TASK: Print every line of the records below word for word, changing nothing.

EXTRACTED DATA:
--------------------------------------------------

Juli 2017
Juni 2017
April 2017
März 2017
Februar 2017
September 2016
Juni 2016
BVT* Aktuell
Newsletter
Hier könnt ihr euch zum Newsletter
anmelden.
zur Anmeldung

--------------------------------------------------

RESPONSE:
Juli 2017
Juni 2017
April 2017
März 2017
Februar 2017
September 2016
Juni 2016
BVT* Aktuell
Newsletter
Hier könnt ihr euch zum Newsletter
anmelden.
zur Anmeldung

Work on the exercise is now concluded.